Exercise requirements: Your answer is a copy of every line in the records where "middle" appears.
===== Task data
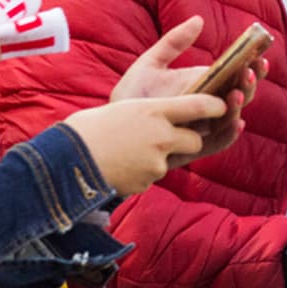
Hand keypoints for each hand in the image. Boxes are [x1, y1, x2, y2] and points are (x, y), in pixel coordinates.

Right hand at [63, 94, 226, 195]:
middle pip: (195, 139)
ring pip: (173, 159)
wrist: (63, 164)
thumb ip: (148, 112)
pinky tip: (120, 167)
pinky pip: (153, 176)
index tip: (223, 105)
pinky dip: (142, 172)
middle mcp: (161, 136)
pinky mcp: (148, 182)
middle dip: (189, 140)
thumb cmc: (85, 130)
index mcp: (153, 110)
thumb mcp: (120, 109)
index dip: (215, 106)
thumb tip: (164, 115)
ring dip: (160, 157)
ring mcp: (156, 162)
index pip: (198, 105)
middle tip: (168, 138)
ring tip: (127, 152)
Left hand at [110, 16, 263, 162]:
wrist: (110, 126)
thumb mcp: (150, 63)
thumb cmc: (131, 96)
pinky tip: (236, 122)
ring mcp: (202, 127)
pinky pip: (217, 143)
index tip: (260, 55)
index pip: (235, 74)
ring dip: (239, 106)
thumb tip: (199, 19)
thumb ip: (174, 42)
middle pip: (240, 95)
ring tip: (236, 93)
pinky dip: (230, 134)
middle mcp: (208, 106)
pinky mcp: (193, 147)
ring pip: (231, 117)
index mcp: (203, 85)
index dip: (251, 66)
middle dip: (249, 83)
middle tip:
==========
Task result:
middle pip: (195, 139)
middle mcp: (161, 136)
middle dip: (189, 140)
middle tip: (168, 138)
middle pip: (240, 95)
middle mcp: (208, 106)
middle dip: (249, 83)
middle tip:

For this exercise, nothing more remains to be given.